§ **Your goal**
In full and without alteration, transcribe the listing.

§ **Data extract**
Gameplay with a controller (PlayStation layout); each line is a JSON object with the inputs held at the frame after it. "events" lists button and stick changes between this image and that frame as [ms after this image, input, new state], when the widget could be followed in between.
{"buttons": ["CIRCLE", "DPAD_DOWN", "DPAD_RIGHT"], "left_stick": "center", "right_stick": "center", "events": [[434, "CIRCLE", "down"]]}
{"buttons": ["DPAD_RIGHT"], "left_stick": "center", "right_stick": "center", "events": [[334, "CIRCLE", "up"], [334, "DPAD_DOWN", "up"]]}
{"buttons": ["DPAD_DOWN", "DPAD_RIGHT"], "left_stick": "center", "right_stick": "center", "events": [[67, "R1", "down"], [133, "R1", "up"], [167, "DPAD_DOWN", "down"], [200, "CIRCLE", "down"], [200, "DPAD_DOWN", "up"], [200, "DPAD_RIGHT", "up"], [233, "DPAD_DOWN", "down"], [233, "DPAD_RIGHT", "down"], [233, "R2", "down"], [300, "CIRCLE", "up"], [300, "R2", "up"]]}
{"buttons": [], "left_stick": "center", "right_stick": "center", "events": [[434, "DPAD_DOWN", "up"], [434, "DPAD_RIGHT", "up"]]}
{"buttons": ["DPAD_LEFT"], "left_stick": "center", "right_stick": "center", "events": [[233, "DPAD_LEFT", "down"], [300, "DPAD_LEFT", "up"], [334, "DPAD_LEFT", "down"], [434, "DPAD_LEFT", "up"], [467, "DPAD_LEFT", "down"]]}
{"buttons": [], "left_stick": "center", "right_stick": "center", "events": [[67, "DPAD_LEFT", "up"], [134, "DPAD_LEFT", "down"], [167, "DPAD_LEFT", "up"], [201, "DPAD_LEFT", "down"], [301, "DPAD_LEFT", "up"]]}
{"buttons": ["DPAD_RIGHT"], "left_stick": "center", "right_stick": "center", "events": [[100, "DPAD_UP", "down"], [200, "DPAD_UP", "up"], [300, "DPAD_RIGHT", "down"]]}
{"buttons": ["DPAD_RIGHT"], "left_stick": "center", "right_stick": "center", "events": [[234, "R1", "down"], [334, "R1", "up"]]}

§ **Reply to the exercise**
Gameplay with a controller (PlayStation layout); each line is a JSON object with the inputs held at the frame after it. "events" lists button and stick changes between this image and that frame as [ms after this image, input, new state], when the widget could be followed in between.
{"buttons": ["CIRCLE", "DPAD_DOWN", "DPAD_RIGHT"], "left_stick": "center", "right_stick": "center", "events": [[434, "CIRCLE", "down"]]}
{"buttons": ["DPAD_RIGHT"], "left_stick": "center", "right_stick": "center", "events": [[334, "CIRCLE", "up"], [334, "DPAD_DOWN", "up"]]}
{"buttons": ["DPAD_DOWN", "DPAD_RIGHT"], "left_stick": "center", "right_stick": "center", "events": [[67, "R1", "down"], [133, "R1", "up"], [167, "DPAD_DOWN", "down"], [200, "CIRCLE", "down"], [200, "DPAD_DOWN", "up"], [200, "DPAD_RIGHT", "up"], [233, "DPAD_DOWN", "down"], [233, "DPAD_RIGHT", "down"], [233, "R2", "down"], [300, "CIRCLE", "up"], [300, "R2", "up"]]}
{"buttons": [], "left_stick": "center", "right_stick": "center", "events": [[434, "DPAD_DOWN", "up"], [434, "DPAD_RIGHT", "up"]]}
{"buttons": ["DPAD_LEFT"], "left_stick": "center", "right_stick": "center", "events": [[233, "DPAD_LEFT", "down"], [300, "DPAD_LEFT", "up"], [334, "DPAD_LEFT", "down"], [434, "DPAD_LEFT", "up"], [467, "DPAD_LEFT", "down"]]}
{"buttons": [], "left_stick": "center", "right_stick": "center", "events": [[67, "DPAD_LEFT", "up"], [134, "DPAD_LEFT", "down"], [167, "DPAD_LEFT", "up"], [201, "DPAD_LEFT", "down"], [301, "DPAD_LEFT", "up"]]}
{"buttons": ["DPAD_RIGHT"], "left_stick": "center", "right_stick": "center", "events": [[100, "DPAD_UP", "down"], [200, "DPAD_UP", "up"], [300, "DPAD_RIGHT", "down"]]}
{"buttons": ["DPAD_RIGHT"], "left_stick": "center", "right_stick": "center", "events": [[234, "R1", "down"], [334, "R1", "up"]]}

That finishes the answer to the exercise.